明末:我的金手指是现代大国 第304节

  魏昶君猛地挥手。

  “彼其娘之,谁欺压过自己人,谁克扣过你们的粮饷,统统说出来!红袍军为你们做主!”

  人群中有人开始发抖,赫然是站在最前方的一群百户,千户。

  一阵死寂后,一个瘦小的士兵突然冲出队列。

  “小的要告发千总刘大胡子!他......他贪了我们半年的饷银,还把我妹子的救命钱......”

  话没说完,这个叫李三的士兵已经泣不成声。

  就像打开了闸门,越来越多的士兵站出来控诉。

  有人揭发校尉强占军田,有人哭诉将领逼迫他们去抢劫百姓。

  魏昶君冷眼看着这一切,嘴角浮现出一丝不易察觉的笑意。

  他早就派启蒙师混入军中收集证据,今日这场诉苦大会,不过是为了让这些士兵彻底与过去决裂。

  “把那些喝兵血的畜生带上来!”

  魏昶君一声令下,十几个被五花大绑的军官被推上高台。

  其中就有赵大嘴的千总刘大胡子,那张曾经不可一世的脸上此刻满是惊恐。

  “斩!”

  魏昶君的命令干脆利落。

  鬼头刀落下时,赵大嘴闭上了眼睛。

  心脏剧烈跳动中,他又想起了十五年前,为了省钱,被那时还是百户的刘大胡子下令丢入冰窟中的弟兄。

  十五年来的怨恨,在这一刻突然释然了。

  但再睁眼的时候,赵大嘴才发现,自己早已泣不成声。

  吴三桂站在军中,看着自己一手带起来的亲信被当众处决,那些曾经对他唯命是从的士兵,此刻眼中闪烁着一种他从未见过的光芒。

  他忽然觉得脚有些软。

  那不是对权力的畏惧,而是一种......觉醒?

  “将军,咱们的人......”

  副将王发声音发抖。

  启蒙师接连拿出证据,除了十几名被斩的百户,千户,还有没那么严重罪行,譬如殴打将士,欺侮袍泽,抢夺银两的关宁将领,则按照红袍军修订之军规,依次剥去甲胄,送入工厂,矿山改造。

  目睹这一幕的吴三桂,如今后背已经湿透。

  他抬头望向灰蒙蒙的天空,突然意识到,这个世道真的变了。

  那些曾经任由将领打骂的士兵,现在居然成了人?

  三日后,吴三桂率军离开京师。

  赵大嘴站在城墙上,望着远去的队伍,他的启蒙师是个年轻的读书人,穿的衣服比他们还破旧,但一双眼睛永远明亮,充满热忱和希望,昨天刚教他们认了三个字,人、民、兵。

  “赵大哥,你在想什么?”

  同样是关宁军出身的李三凑过来,看着这位昔日暮气沉沉的老卒认真识字的模样,笨拙,但一笔一划都没停下。
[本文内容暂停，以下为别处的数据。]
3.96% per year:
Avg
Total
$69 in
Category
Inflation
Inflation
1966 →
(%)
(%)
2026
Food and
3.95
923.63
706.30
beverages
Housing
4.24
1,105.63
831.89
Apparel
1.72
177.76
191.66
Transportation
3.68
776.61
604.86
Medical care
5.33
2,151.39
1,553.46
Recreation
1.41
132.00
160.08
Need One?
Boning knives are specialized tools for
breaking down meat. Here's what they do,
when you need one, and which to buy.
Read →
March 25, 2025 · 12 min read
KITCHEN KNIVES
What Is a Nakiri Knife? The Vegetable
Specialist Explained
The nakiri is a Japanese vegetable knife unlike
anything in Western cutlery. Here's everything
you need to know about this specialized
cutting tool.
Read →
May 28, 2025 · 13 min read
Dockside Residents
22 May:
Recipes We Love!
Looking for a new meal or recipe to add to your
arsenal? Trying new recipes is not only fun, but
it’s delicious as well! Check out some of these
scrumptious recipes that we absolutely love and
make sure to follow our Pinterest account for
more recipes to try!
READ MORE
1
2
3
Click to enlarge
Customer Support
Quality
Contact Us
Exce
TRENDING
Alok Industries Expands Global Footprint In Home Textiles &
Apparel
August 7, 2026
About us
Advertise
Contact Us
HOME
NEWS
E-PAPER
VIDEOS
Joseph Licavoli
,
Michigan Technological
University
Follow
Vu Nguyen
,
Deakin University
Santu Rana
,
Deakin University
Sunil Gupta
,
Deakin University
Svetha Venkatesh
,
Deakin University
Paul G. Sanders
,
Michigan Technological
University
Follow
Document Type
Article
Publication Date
  赵大嘴摸了摸新发的红袍,胸口处等赫然绣着一个安字,那是安定军的标志。

  “我在想,咱们现在......算是人了?”

  李三愣了一下,突然红了眼眶。

  “是啊,咱们是人了。”

  “嘿嘿,从今天开始,咱都是百姓的子弟兵。”

  赵大嘴站在军营的老树下,乐呵呵的摩挲着胸口的字。

  “以后再也没人欺负咱了,咱也能帮助更多人不被人欺负。”

  “安定军,真好听。”

  寒风中,两个老兵相视而笑。

  远处的天际,一缕阳光刺破乌云,照在京师斑驳的城墙上。

  而远去的吴三桂只是在马上苦笑着。

  他彻底意识到,这些兵马,已经不属于自己了。

第415章 不辜负任何百姓

  夜风卷着良乡郊外的雪,吹进京师的窗棂。

  魏昶君披着一件洗得发白的粗布袍子,手里提笔,在麻纸上勾画着密密麻麻的物资清单。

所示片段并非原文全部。